The instrument is carved with names and quotes about holding on, about family, about home, the wood is painted from top to bottom in a beautiful, sprawling fresco that has been worked on little by little, each new visitor who decided to add to it only doing it in small increments to form a complete scene.
The Naka river is running through the Nara forest, deer coming out from the shadows of the trees, birds, rabbits, turtles and what are obviously summon animals hidden throughout the scene as well, all looking at the river bank where a woman in a formal kimono is looking at her reflection in the water, her back turned from the painting's viewer. The water is clear and filled with salmon, koi and smaller fish.
On the back of the kimono are written the kanji for home, and the woman's face reflected in the water has glowing, white eyes, red lines coming from the lash line and disappearing into the kimono's collar, the same red echoed in triangle on the woman's nape and golden and crimson broaches and pendants in her pitch-black hair. With a red dot on her forehead, the jewels around her neck and her brother's sword laying next to her, Amaterasu is like a final layer of protection upon the biwa, and the cave as a whole.
It's no surprise that someone thought to built a shrine at the back of the cave. The makeshift altar is bound branches and weaved reeds, with a stack of incense neatly tied with a string, petition paper with a brush and an ink stone, clumsily drawn representations of Amaterasu and Tsukiyomi on the wall and many, many trinkets brought back from hundreds of people after the years, scattered all over the altar as offerings.
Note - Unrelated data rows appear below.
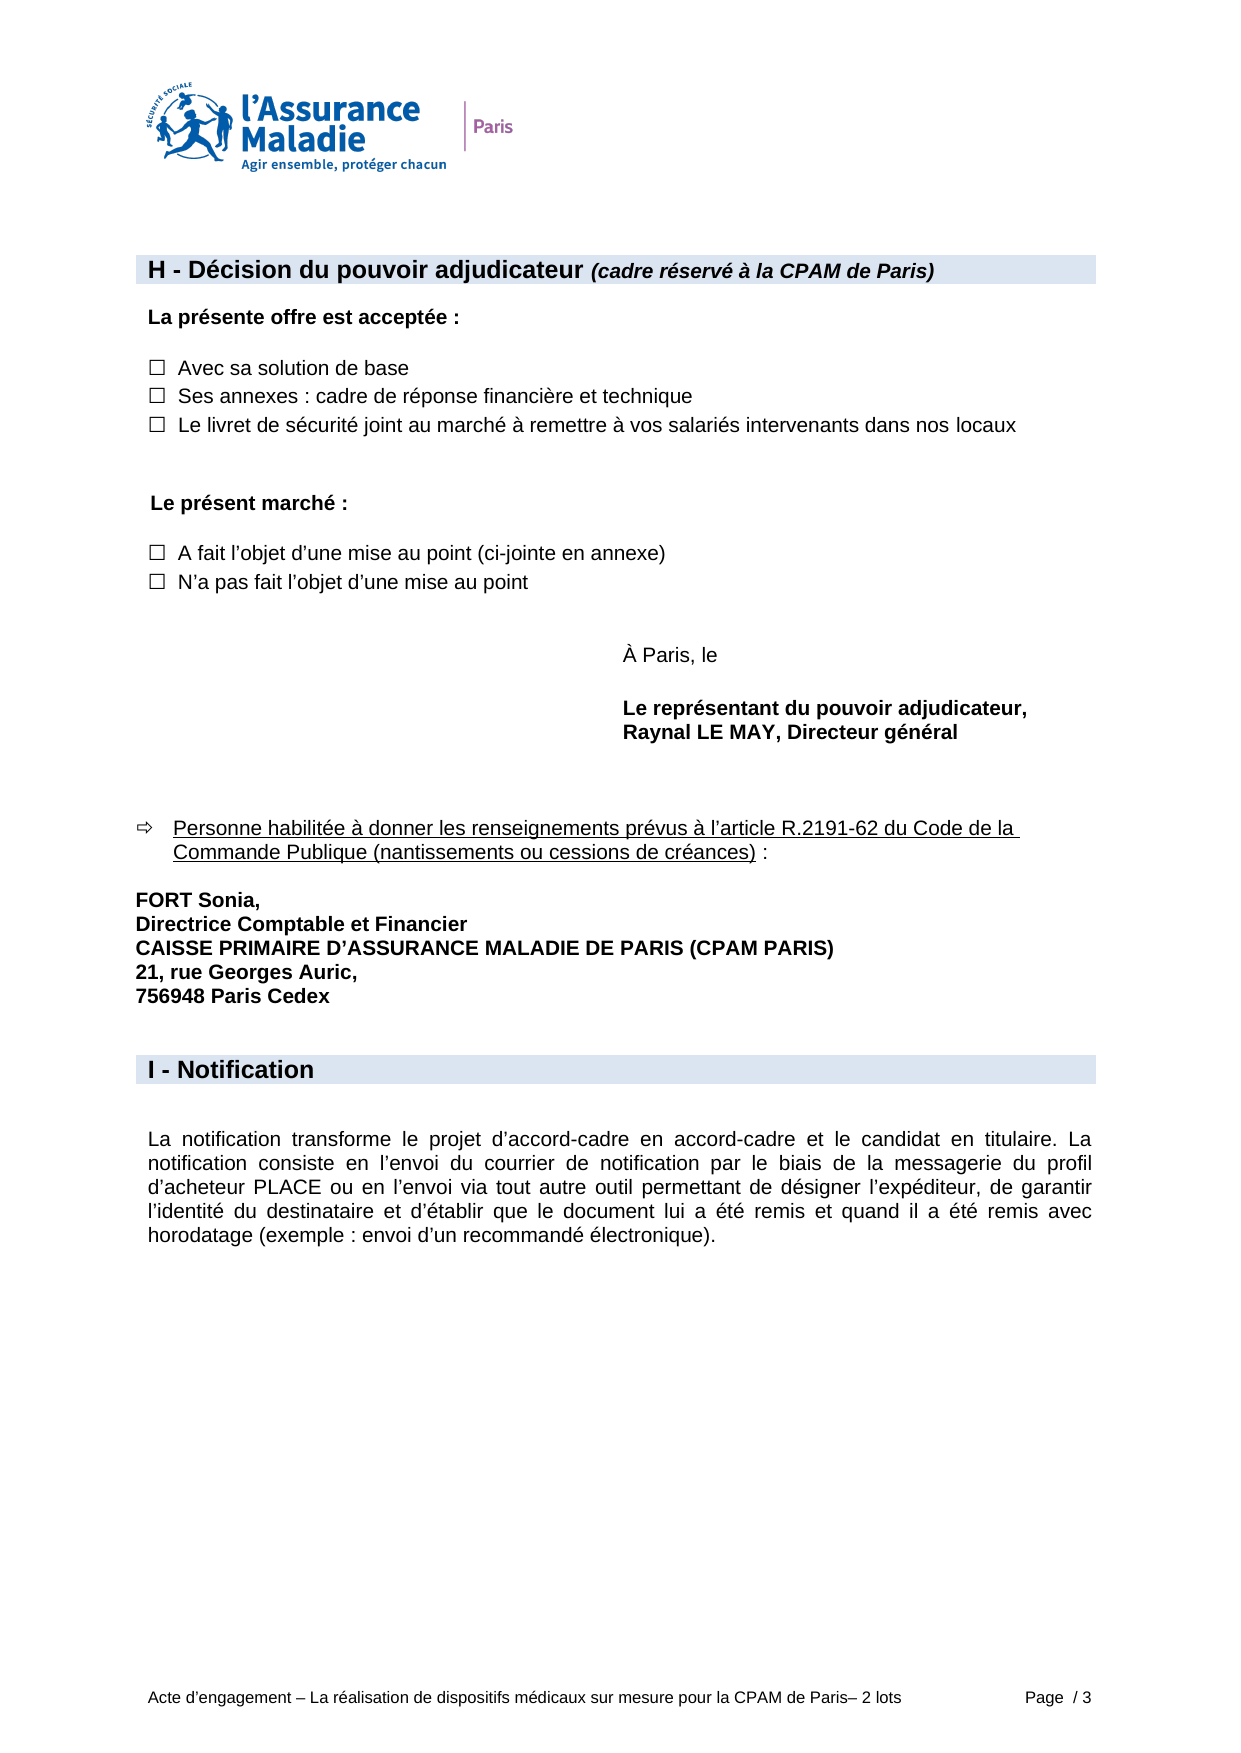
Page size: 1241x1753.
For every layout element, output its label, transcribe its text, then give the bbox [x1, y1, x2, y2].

list Personne habilitée à donner les renseignements prévus à l’article R.2191-62 du Code de la Commande Publique (nantissements ou cessions de créances) : [135, 816, 1093, 864]
text Le livret de sécurité joint au marché à remettre à vos salariés intervenants dans nos locaux [148, 410, 1093, 466]
text CAISSE PRIMAIRE D’ASSURANCE MALADIE DE PARIS (CPAM PARIS) [135, 936, 1093, 959]
text La notification transforme le projet d’accord-cadre en accord-cadre et le candidat en titulaire. La notification consiste en l’envoi du courrier de notification par le biais de la messagerie du profil d’acheteur PLACE ou en l’envoi via tout autre outil permettant de désigner l’expéditeur, de garantir l’identité du destinataire et d’établir que le document lui a été remis et quand il a été remis avec horodatage (exemple : envoi d’un recommandé électronique). [148, 1127, 1093, 1247]
text Avec sa solution de base [148, 353, 1093, 382]
text A fait l’objet d’une mise au point (ci-jointe en annexe) [148, 538, 1093, 567]
text Ses annexes : cadre de réponse financière et technique [148, 382, 1093, 410]
text 756948 Paris Cedex [135, 983, 1093, 1007]
text FORT Sonia, [135, 888, 1093, 912]
table_header I - Notification [136, 1055, 1096, 1084]
text N’a pas fait l’objet d’une mise au point [148, 567, 1093, 595]
text Raynal LE MAY, Directeur général [623, 720, 1093, 744]
text 21, rue Georges Auric, [135, 959, 1093, 983]
text La présente offre est acceptée : [148, 305, 1093, 329]
text À Paris, le [623, 643, 1093, 667]
text Le représentant du pouvoir adjudicateur, [623, 696, 1093, 720]
picture [134, 63, 524, 187]
table_header H - Décision du pouvoir adjudicateur (cadre réservé à la CPAM de Paris) [136, 255, 1096, 284]
text Le présent marché : [150, 490, 1093, 514]
text Directrice Comptable et Financier [135, 912, 1093, 936]
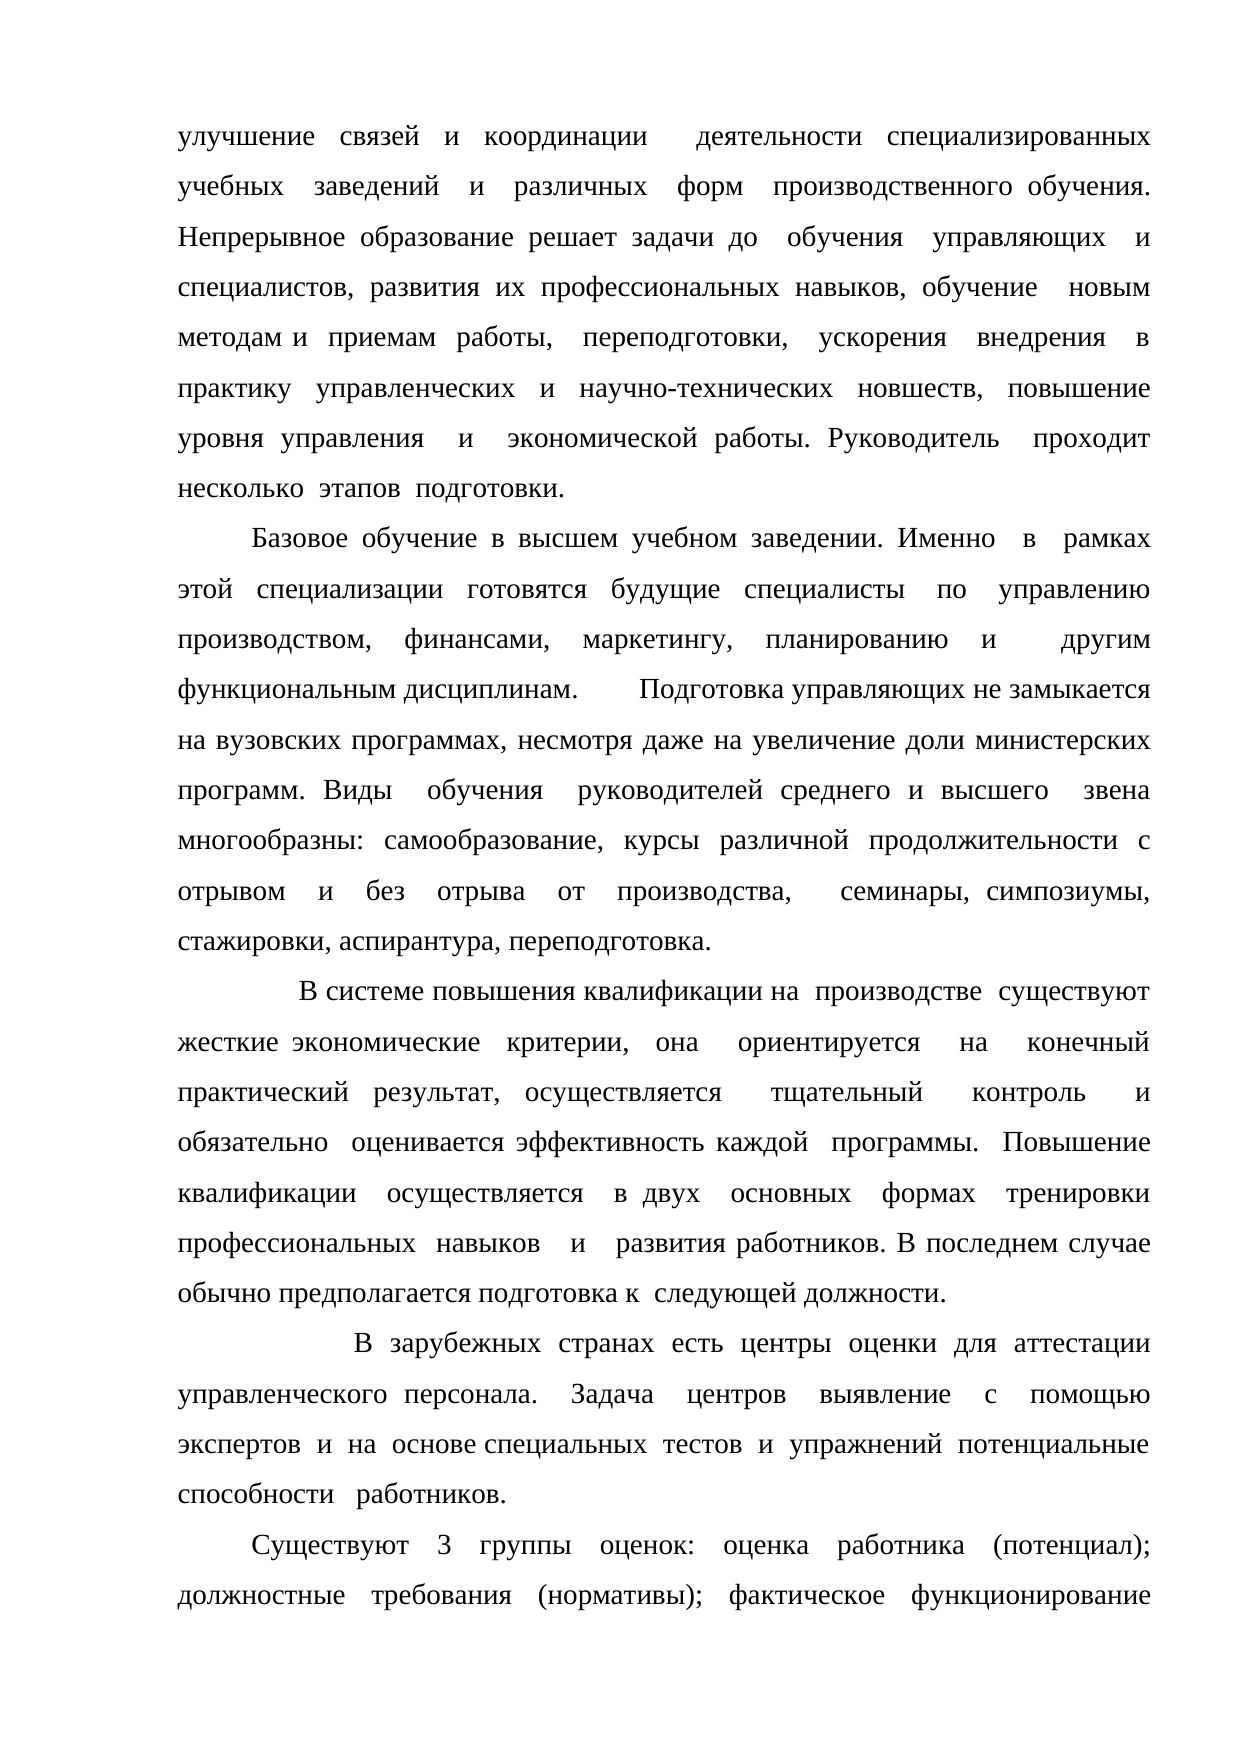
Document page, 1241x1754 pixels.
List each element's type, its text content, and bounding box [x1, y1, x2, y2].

text В системе повышения квалификации на производстве существуют жесткие экономические критерии, она ориентируется на конечный практический результат, осуществляется тщательный контроль и обязательно оценивается эффективность каждой программы. Повышение квалификации осуществляется в двух основных формах тренировки профессиональных навыков и развития работников. В последнем случае обычно предполагается подготовка к следующей должности. [177, 973, 1152, 1309]
text В зарубежных странах есть центры оценки для аттестации управленческого персонала. Задача центров выявление с помощью экспертов и на основе специальных тестов и упражнений потенциальные способности работников. [177, 1326, 1152, 1510]
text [177, 118, 1152, 504]
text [177, 1527, 1152, 1611]
text Базовое обучение в высшем учебном заведении. Именно в рамках этой специализации готовятся будущие специалисты по управлению производством, финансами, маркетингу, планированию и другим функциональным дисциплинам. Подготовка управляющих не замыкается на вузовских программах, несмотря даже на увеличение доли министерских программ. Виды обучения руководителей среднего и высшего звена многообразны: самообразование, курсы различной продолжительности с отрывом и без отрыва от производства, семинары, симпозиумы, стажировки, аспирантура, переподготовка. [177, 521, 1152, 957]
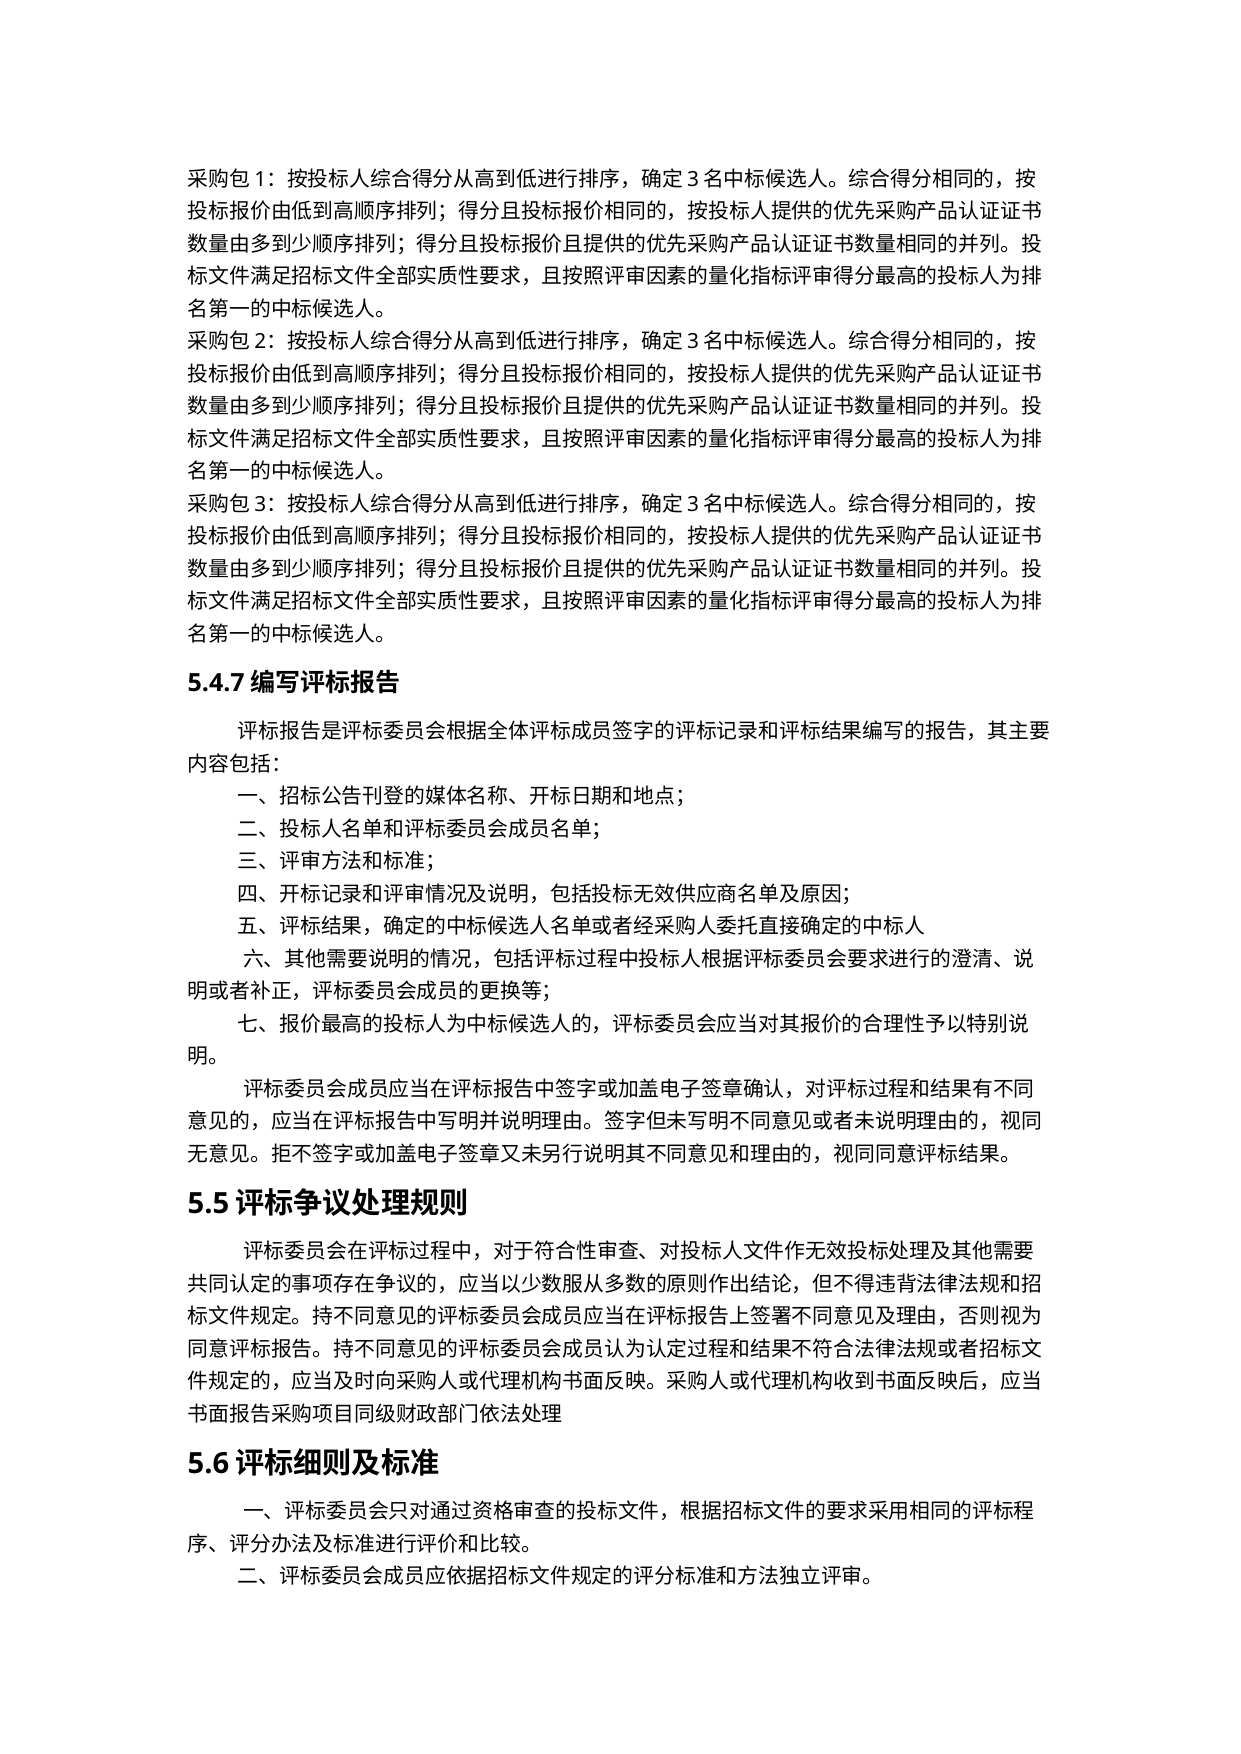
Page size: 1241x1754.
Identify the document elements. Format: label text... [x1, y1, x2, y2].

text 二、投标人名单和评标委员会成员名单； [187, 812, 1053, 844]
text 评标委员会成员应当在评标报告中签字或加盖电子签章确认，对评标过程和结果有不同意见的，应当在评标报告中写明并说明理由。签字但未写明不同意见或者未说明理由的，视同无意见。拒不签字或加盖电子签章又未另行说明其不同意见和理由的，视同同意评标结果。 [187, 1072, 1053, 1169]
text 四、开标记录和评审情况及说明，包括投标无效供应商名单及原因； [187, 877, 1053, 909]
text 三、评审方法和标准； [187, 844, 1053, 877]
text 五、评标结果，确定的中标候选人名单或者经采购人委托直接确定的中标人 [187, 909, 1053, 942]
text 采购包3：按投标人综合得分从高到低进行排序，确定3名中标候选人。综合得分相同的，按投标报价由低到高顺序排列；得分且投标报价相同的，按投标人提供的优先采购产品认证证书数量由多到少顺序排列；得分且投标报价且提供的优先采购产品认证证书数量相同的并列。投标文件满足招标文件全部实质性要求，且按照评审因素的量化指标评审得分最高的投标人为排名第一的中标候选人。 [187, 487, 1053, 649]
text 二、评标委员会成员应依据招标文件规定的评分标准和方法独立评审。 [187, 1559, 1053, 1592]
text 评标委员会在评标过程中，对于符合性审查、对投标人文件作无效投标处理及其他需要共同认定的事项存在争议的，应当以少数服从多数的原则作出结论，但不得违背法律法规和招标文件规定。持不同意见的评标委员会成员应当在评标报告上签署不同意见及理由，否则视为同意评标报告。持不同意见的评标委员会成员认为认定过程和结果不符合法律法规或者招标文件规定的，应当及时向采购人或代理机构书面反映。采购人或代理机构收到书面反映后，应当书面报告采购项目同级财政部门依法处理 [187, 1234, 1053, 1429]
text 七、报价最高的投标人为中标候选人的，评标委员会应当对其报价的合理性予以特别说明。 [187, 1007, 1053, 1072]
text 5.6评标细则及标准 [187, 1429, 1053, 1494]
text 评标报告是评标委员会根据全体评标成员签字的评标记录和评标结果编写的报告，其主要内容包括： [187, 714, 1053, 779]
text 5.5评标争议处理规则 [187, 1169, 1053, 1234]
text 采购包1：按投标人综合得分从高到低进行排序，确定3名中标候选人。综合得分相同的，按投标报价由低到高顺序排列；得分且投标报价相同的，按投标人提供的优先采购产品认证证书数量由多到少顺序排列；得分且投标报价且提供的优先采购产品认证证书数量相同的并列。投标文件满足招标文件全部实质性要求，且按照评审因素的量化指标评审得分最高的投标人为排名第一的中标候选人。 [187, 162, 1053, 324]
text 一、评标委员会只对通过资格审查的投标文件，根据招标文件的要求采用相同的评标程序、评分办法及标准进行评价和比较。 [187, 1494, 1053, 1559]
text 采购包2：按投标人综合得分从高到低进行排序，确定3名中标候选人。综合得分相同的，按投标报价由低到高顺序排列；得分且投标报价相同的，按投标人提供的优先采购产品认证证书数量由多到少顺序排列；得分且投标报价且提供的优先采购产品认证证书数量相同的并列。投标文件满足招标文件全部实质性要求，且按照评审因素的量化指标评审得分最高的投标人为排名第一的中标候选人。 [187, 324, 1053, 487]
text 5.4.7编写评标报告 [187, 649, 1053, 714]
text 一、招标公告刊登的媒体名称、开标日期和地点； [187, 779, 1053, 812]
text 六、其他需要说明的情况，包括评标过程中投标人根据评标委员会要求进行的澄清、说明或者补正，评标委员会成员的更换等； [187, 942, 1053, 1007]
The cave, in many ways, is a more welcoming place than the hastily rebuilt Konoha, and the joke name for this very real place of healing is only a reminder of how much they need some time for themselves to untangle this mess of physical and emotional pain.
Honestly, had the situation been anything but this and they still needed a place to calm down and take stock, Shikamaru would have suggested the cave immediately. It's so close to the village, it's easy for anyone to come help them as soon as they're alerted, and it has everything they could possibly need.
As Sakura climbs up to the entrance of the cave, hidden behind a pretty strong genjutsu and a bunch of seals keyed to Konoha chakra, Shikamaru fights against the fog in his brain, the feeling of helplessness, and for the first time of his life, like his brain isn't his greatest ally anymore and he's having to come to term with all the secrets they all keep from each other, since no one knew about her pain (he doesn't think about how no one knows about his own quirks).
So yeah, had the situation been different, he probably would have been the one to suggest the manly cave, and not punched-out from pain, carried on the back of his own body by a woman who's body he's living inside of.
Thing is?
This is the situation they're in, and Shikamaru is finding it increasingly hard not to panic.